Working together, Proto and pan-African NGO organization Reformers of Africa are looking to improve access to COVID-19 healthcare knowledge and reduce misinformation among residents in African countries – including the previously-mentioned “bottom-of-the-pyramid” citizens who are historically marginalized and often overlooked in technology-driven solutions. As previously discussed, Proto recently delivered the multilingual educational chatbots to African health service providers during the COVID-19 pandemic in order to fight much of the misinformation that has been permeating throughout all areas of the globe.

At this time, the true impact and possible fallout still remains to be seen.

Data can now be shared in real time with practitioners such as doctors, medical staff, scientists, research labs all over the world thanks to AI.

Jan Kleijssen, Director of Information Society Action against Crime, Council of Europe

On the overall, the short and long-term impacts of the COVID-19 pandemic could very well jeopardize advancements in digital tools and artificial intelligence and constrain efforts in many countries in the Global South to reach digital development goals within the foreseeable future.

It is therefore essential now more than ever to develop accessible tools and deliver messaging that is accurate, timely, and wide-reaching. The information can then also be tailored to specific risks, languages, and cultural contexts (Beaunoyer, Dupéré & Guitton 2020). In spite of an uncertain and unstable digital landscape, Proto has identified a major gap in the accessibility of information and has delivered a quick, free solution to break down a long-standing barrier.

Only time will tell how effective and accessible this digital tool really is to the people who need it most. But if we can work together to break down long-standing barriers, aren’t we already on the right path?


REFERENCES:

Beaunoyer, E., Dupéré, S. & Guitton, M. J. (2020).
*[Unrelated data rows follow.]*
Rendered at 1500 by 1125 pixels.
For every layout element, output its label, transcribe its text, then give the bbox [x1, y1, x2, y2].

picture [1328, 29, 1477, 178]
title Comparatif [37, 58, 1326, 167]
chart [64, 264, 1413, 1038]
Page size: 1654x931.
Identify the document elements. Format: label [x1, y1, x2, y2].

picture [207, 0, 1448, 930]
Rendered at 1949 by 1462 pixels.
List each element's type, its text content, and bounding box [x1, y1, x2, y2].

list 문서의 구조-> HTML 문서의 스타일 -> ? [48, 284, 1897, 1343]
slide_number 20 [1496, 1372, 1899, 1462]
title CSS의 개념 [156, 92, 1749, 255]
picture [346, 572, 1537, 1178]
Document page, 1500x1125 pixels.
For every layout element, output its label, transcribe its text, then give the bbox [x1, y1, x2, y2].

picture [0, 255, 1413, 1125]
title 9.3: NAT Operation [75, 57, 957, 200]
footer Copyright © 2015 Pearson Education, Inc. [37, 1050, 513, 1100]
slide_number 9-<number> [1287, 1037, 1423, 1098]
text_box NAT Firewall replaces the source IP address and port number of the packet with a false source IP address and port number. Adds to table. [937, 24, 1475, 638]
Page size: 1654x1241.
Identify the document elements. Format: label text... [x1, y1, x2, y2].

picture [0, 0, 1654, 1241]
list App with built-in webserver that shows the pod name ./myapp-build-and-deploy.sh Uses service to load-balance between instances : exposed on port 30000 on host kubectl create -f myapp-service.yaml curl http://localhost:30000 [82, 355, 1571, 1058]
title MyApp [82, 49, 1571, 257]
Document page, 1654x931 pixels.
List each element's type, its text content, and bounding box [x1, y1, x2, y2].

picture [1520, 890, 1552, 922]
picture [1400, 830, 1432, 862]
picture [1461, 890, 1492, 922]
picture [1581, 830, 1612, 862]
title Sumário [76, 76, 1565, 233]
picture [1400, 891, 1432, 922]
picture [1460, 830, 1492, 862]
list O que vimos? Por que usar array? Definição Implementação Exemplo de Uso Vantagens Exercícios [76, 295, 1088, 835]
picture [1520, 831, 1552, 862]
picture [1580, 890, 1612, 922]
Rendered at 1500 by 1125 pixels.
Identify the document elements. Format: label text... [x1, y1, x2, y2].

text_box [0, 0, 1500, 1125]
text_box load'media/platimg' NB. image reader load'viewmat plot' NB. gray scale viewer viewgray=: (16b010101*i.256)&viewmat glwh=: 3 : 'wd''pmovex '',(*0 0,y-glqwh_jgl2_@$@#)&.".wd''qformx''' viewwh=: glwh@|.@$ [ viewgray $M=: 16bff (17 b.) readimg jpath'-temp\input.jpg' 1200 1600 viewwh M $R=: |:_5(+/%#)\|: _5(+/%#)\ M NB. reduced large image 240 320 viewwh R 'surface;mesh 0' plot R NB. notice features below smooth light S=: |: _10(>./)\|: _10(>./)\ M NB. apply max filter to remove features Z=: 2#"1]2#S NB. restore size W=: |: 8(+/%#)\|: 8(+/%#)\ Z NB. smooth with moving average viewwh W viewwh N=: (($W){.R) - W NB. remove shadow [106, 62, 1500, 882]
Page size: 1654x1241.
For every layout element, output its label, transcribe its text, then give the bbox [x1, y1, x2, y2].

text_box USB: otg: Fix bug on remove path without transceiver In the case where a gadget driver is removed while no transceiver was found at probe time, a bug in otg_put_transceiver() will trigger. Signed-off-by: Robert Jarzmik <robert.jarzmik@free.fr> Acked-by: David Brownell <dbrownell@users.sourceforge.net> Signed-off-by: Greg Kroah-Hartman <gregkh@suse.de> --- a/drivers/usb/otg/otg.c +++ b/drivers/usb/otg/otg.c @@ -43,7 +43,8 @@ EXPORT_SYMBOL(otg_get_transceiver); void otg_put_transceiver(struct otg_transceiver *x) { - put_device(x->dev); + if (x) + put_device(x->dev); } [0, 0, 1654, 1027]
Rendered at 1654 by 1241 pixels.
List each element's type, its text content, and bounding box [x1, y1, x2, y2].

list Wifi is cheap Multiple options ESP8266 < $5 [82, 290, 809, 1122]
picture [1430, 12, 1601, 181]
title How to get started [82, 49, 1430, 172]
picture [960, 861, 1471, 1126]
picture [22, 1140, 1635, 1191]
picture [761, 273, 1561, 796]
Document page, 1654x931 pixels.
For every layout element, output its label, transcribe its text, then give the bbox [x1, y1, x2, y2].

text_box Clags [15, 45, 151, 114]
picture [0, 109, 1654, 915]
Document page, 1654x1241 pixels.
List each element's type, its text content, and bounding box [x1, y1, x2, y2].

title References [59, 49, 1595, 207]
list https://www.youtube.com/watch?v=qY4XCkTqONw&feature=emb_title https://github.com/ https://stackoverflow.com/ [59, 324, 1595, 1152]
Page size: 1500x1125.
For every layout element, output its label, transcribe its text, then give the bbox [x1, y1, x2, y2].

COVID-19 and Digital Inequalities: Reciprocal impacts and mitigation strategies. Comput. Hum. Behav. 111, 106424.

Fuchs, C., & Horak, E. (2008). Africa and the Digital Divide. Telematics and Informatics, 25(2), pp. 99 – 116. https://doi.org/10.1016/j.tele.2006.06.004.

Landau, L. B. (2019). ‘Capacity, Complicity, and Subversion: Revisiting Collaborative Refugee Research in an Era of Containment.’ in McGrath, S. and Young, J. E. E. (ed.) Mobilizing Global Knowledge: Refugee Research in an Age of Displacement. Calgary: University of Calgary Press, pp. 25-43.